Examples of endosymbiosis are everywhere. Mitochondria, the energy factories in your cells, were once free -living bacteria. Photosynthetic plants have their sun -pinned sugars thanks to the chloroplast, which was also originally an independent organism. Many insects receive essential nutrients of bacteria that live in them. And last year, researchers discovered the “nitroplast”, an endosymbiont that helps some algae process nitrogen.

So much of life relies on endosymbiotic relationships, but scientists have struggled to understand how it happens. How does an internalized cell digestion evade? How does it learn to reproduce in his host? What makes a random merger of two independent organisms to a stable, lasting partnership?

Now, for the first time, researchers have been watching the opening choreography of this microscopic dance by causing endosymbiosis in the laboratory. After bacteria were injected into a fungus – a process that required creative problem solving (and a bicycle pump) – the researchers managed to stimulate cooperation without killing the bacteria or the host. Their observations provide a look at the conditions that make the same thing happen in microbial nature.

The cells adapted even faster than expected. “For me, this means that organisms actually want to live together, and symbiosis is the norm,” says Vasilis Kokkoris, a mycologist who studies the cell biology of symbiosis at VU University in Amsterdam and was not involved in the new study. “So it’s great, big news for me and for this world.”

Early efforts that were too short revealed that most cellular love relationships are unsuccessful.

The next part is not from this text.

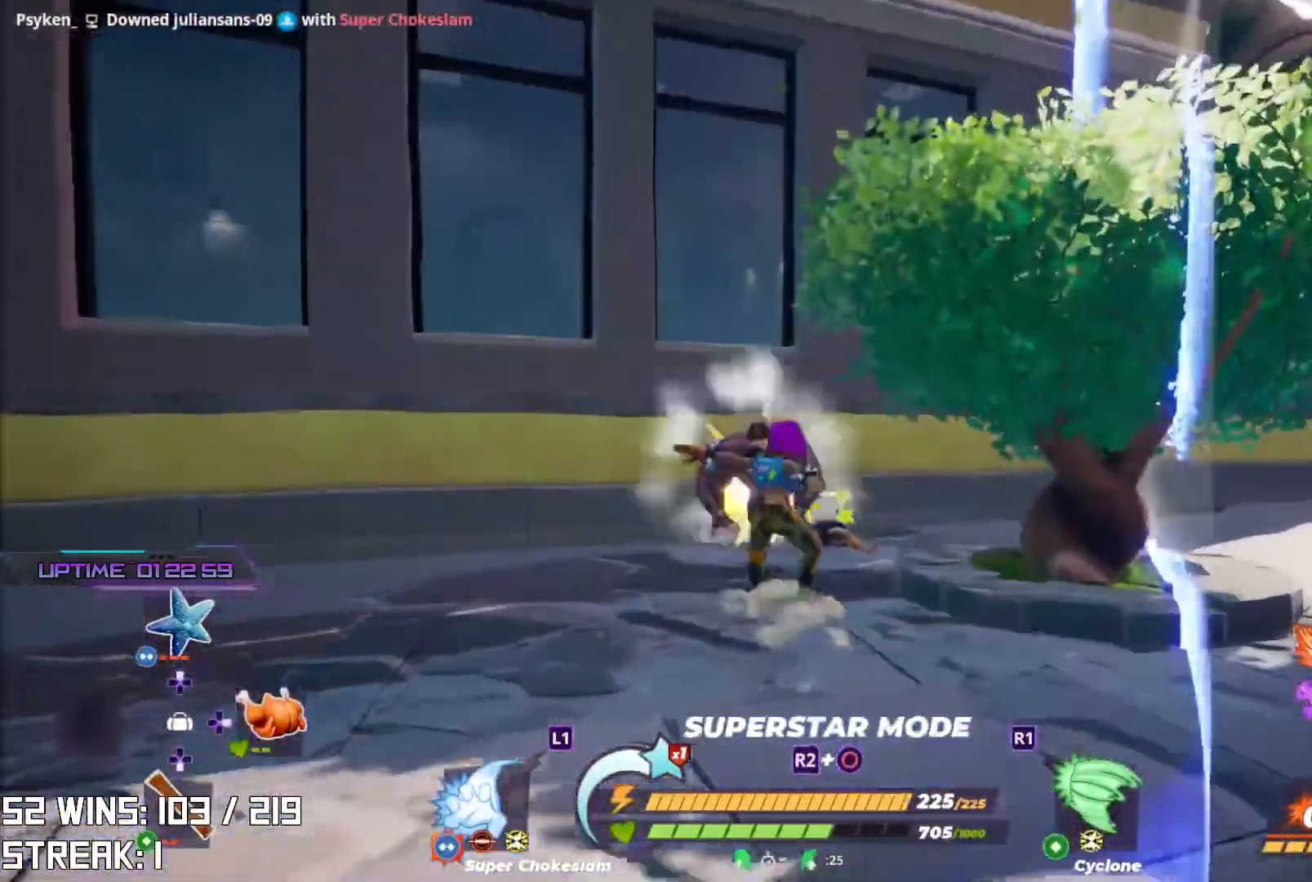
{"buttons": [], "left_stick": "center", "right_stick": "center", "events": [[33, "TRIANGLE", "up"], [417, "left_stick", "center"]]}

But by understanding how, why and when organisms accept endosymbionte, researchers can better understand key moments in evolution, and also develop potentially synthetic cells designed with super -powered endosymbionte.

The cell wall breakthrough

Julia Vorholt, a microbiologist at the Swiss Federal Institute of Technology Zurich in Switzerland, has long been on the conditions of endosymbiosis. Researchers in the field theorized theorized that once a bacterium crept into a host cell, the relationship between infection and harmony faltered. If the bacterium reproduces too quickly, it runs the risk of extracting the host resources and unleashing an immune reaction, leading to the death of the gas, the host or both. If it reproduces too slowly, it will not settle in the cell. Only in rare cases, they thought, the bacterium reached a golden-fate planting rate. Then, to become a true endosymbiont, it must penetrate its host’s reproductive cycle to make a ride to the next generation. Finally, the host’s genome must eventually mutate to accommodate the bacterium – which allows the two to develop as a unit.

“They get addicted to each other,” Vorholt said.